While the film greatly excels as a supernatural thriller which provides a number of genuinely horrifying scenes, character development unfortunately falls very short in addition to a drawn out and underwhelming climax. Carla's two daughters almost feel like extras, with barely a sentence of dialogue. This I think was a missed opportunity to further enhance the emotional impact their mother's horrific ordeal. Although an aspect of The Entity I found to be very interesting and brought a good amount of balance to the story was the psychological side of Carla's unique situation. This is explored through local university psychiatrist Dr. Sneiderman (Ron Silver) who Carla is urged to see by close friend. While it is blatantly clear that what is happening to Carla is real, a sceptical Sneiderman does manage to unearth some interesting childhood and adolescence traumas. They don't offer an explanation but do offer an insight into Carla's life and possible reasons why she is the target of this unknown malevolent force.
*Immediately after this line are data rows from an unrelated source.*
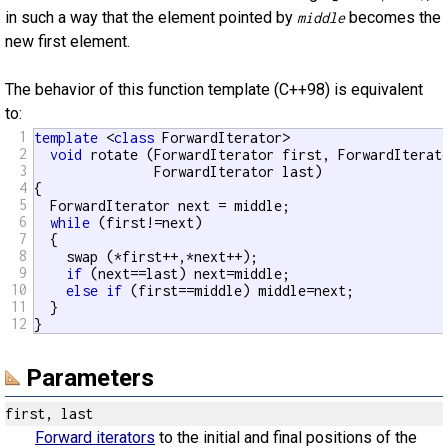
in such a way that the element pointed by
becomes the
middle
new first element.
The behavior of this function template (C++98) is equivalent
to:
1
template
 <
class
 ForwardIterator>

2
void
 rotate (ForwardIterator first, ForwardIterato
3
               ForwardIterator last)

4
{

5
  ForwardIterator next = middle;

6
while
 (first!=next)

7
  {

8
    swap (*first++,*next++);

9
if
 (next==last) next=middle;

10
else
if
 (first==middle) middle=next;

11
  }

12
}
Parameters
first, last
Forward iterators
to the initial and final positions of the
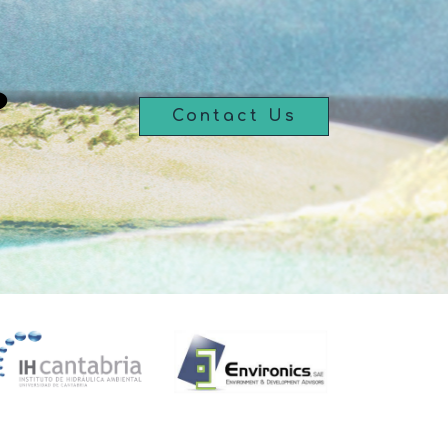
?
Contact Us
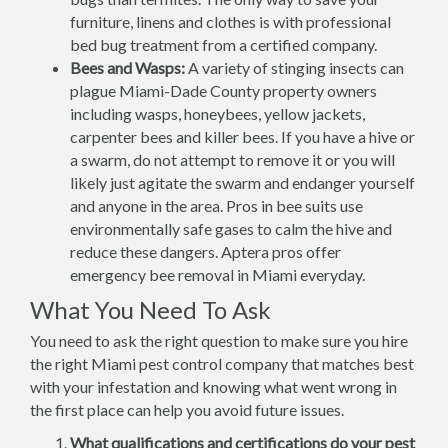
furniture, linens and clothes is with professional
bed bug treatment from a certified company.
Bees and Wasps:
A variety of stinging insects can
plague Miami-Dade County property owners
including wasps, honeybees, yellow jackets,
carpenter bees and killer bees. If you have a hive or
a swarm, do not attempt to remove it or you will
likely just agitate the swarm and endanger yourself
and anyone in the area. Pros in bee suits use
environmentally safe gases to calm the hive and
reduce these dangers. Aptera pros offer
emergency bee removal in Miami everyday.
What You Need To Ask
You need to ask the right question to make sure you hire
the right Miami pest control company that matches best
with your infestation and knowing what went wrong in
the first place can help you avoid future issues.
What qualifications and certifications do your pest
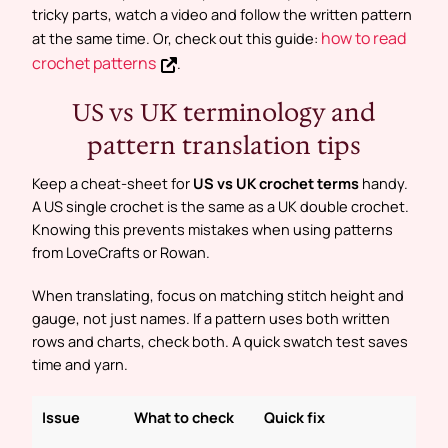
tricky parts, watch a video and follow the written pattern
how to read
at the same time. Or, check out this guide:
crochet patterns
.
US vs UK terminology and
pattern translation tips
Keep a cheat-sheet for
US vs UK crochet terms
handy.
A US single crochet is the same as a UK double crochet.
Knowing this prevents mistakes when using patterns
from LoveCrafts or Rowan.
When translating, focus on matching stitch height and
gauge, not just names. If a pattern uses both written
rows and charts, check both. A quick swatch test saves
time and yarn.
Issue
What to check
Quick fix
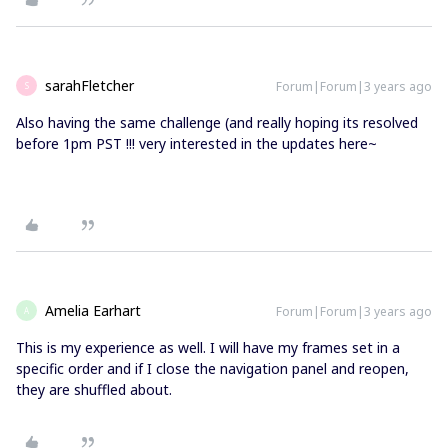
sarahFletcher
Forum|Forum|3 years ago
S
Also having the same challenge (and really hoping its resolved
before 1pm PST !!! very interested in the updates here~
Amelia Earhart
Forum|Forum|3 years ago
A
This is my experience as well. I will have my frames set in a
specific order and if I close the navigation panel and reopen,
they are shuffled about.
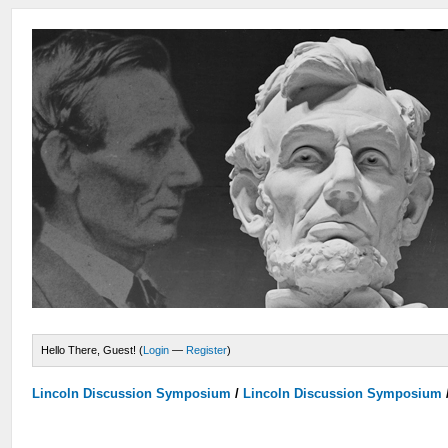
Hello There, Guest! (
Login
—
Register
)
Lincoln Discussion Symposium
/
Lincoln Discussion Symposium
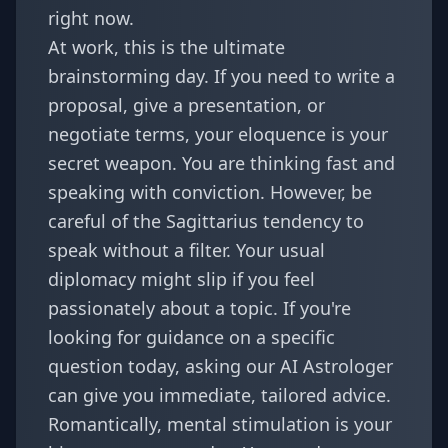
right now.
At work, this is the ultimate
brainstorming day. If you need to write a
proposal, give a presentation, or
negotiate terms, your eloquence is your
secret weapon. You are thinking fast and
speaking with conviction. However, be
careful of the Sagittarius tendency to
speak without a filter. Your usual
diplomacy might slip if you feel
passionately about a topic. If you're
looking for guidance on a specific
question today, asking our
AI Astrologer
can give you immediate, tailored advice.
Romantically, mental stimulation is your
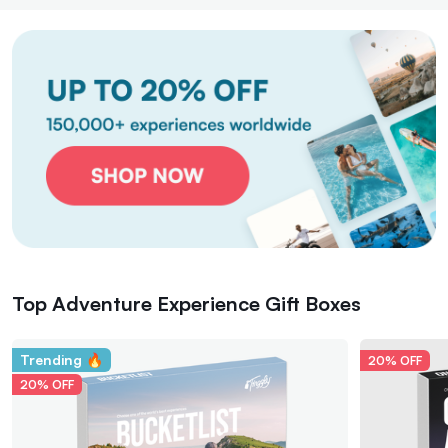
Top Adventure Experience Gift Boxes
Trending 🔥
20% OFF
20% OFF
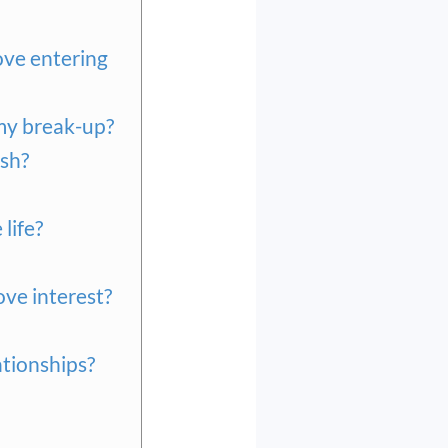
ove entering
 my break-up?
ush?
life?
ove interest?
ationships?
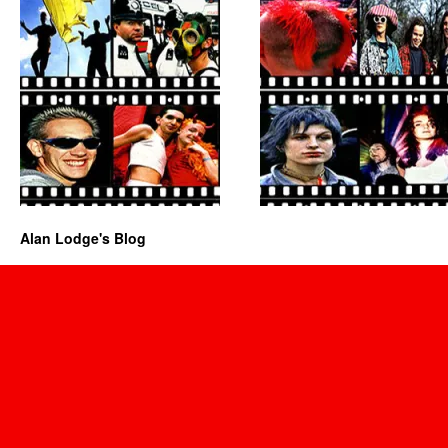
Alan Lodge's Blog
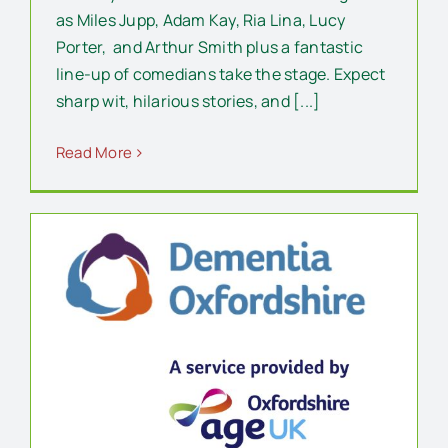
as Miles Jupp, Adam Kay, Ria Lina, Lucy
Porter, and Arthur Smith plus a fantastic
line-up of comedians take the stage. Expect
sharp wit, hilarious stories, and [...]
Read More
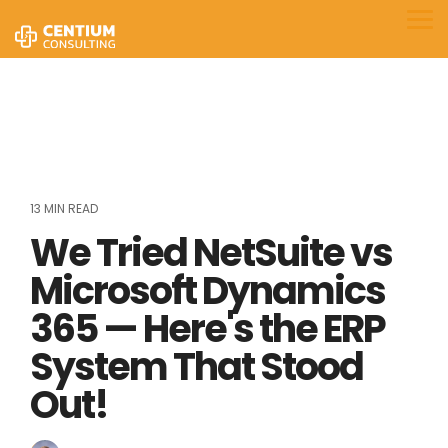
Skip
to
Tog
the
Me
main
content.
13 MIN READ
We Tried NetSuite vs
Microsoft Dynamics
365 — Here's the ERP
System That Stood
Out!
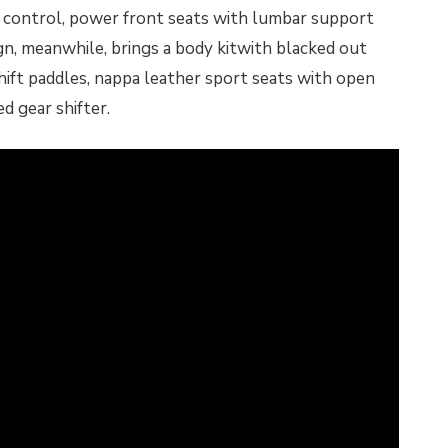
te control, power front seats with lumbar support
n, meanwhile, brings a body kitwith blacked out
hift paddles, nappa leather sport seats with open
d gear shifter.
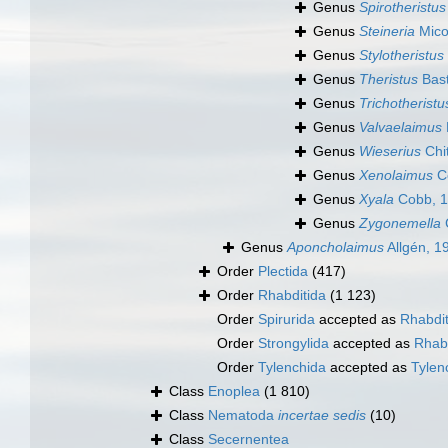
Genus
Spirotheristus
Genus
Steineria
Mico
Genus
Stylotheristus
Genus
Theristus
Bast
Genus
Trichotheristu
Genus
Valvaelaimus
Genus
Wieserius
Chi
Genus
Xenolaimus
C
Genus
Xyala
Cobb, 
Genus
Zygonemella
Genus
Aponcholaimus
Allgén, 1
Order
Plectida
(417)
Order
Rhabditida
(1 123)
Order
Spirurida
accepted as
Rhabdit
Order
Strongylida
accepted as
Rhabd
Order
Tylenchida
accepted as
Tyle
Class
Enoplea
(1 810)
Class
Nematoda
incertae sedis
(10)
Class
Secernentea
The numerous scenes where Carla is being violently molested are extremely disturbing. It's really unlike anything I've seen in a movie of this nature. Barbara Hershey's intense physical movements combined with tight camera work and impressive practical effects are what make the terrifying encounters so effective and distressing. I don't think I've winced so much while watching a horror movie and from me that's saying a lot. Performance are strong from both Barbara Hershey and Ron Silver. Hershey as Carla conveys the torment, confusion and emotional distress of what is happening to, allowing the viewer to easily sympathize. Also her perseverance and defiance brings a sense of optimism towards the end of the film. Silver is very professional as Dr. Sneiderman. Although sceptical he is very caring of Carla, willing to help despite making little progress. 

Martin Scorsese considers The Entity to be one of the scariest films of all time. After finally satisfying the long curiosity I've had with it, I can really see why.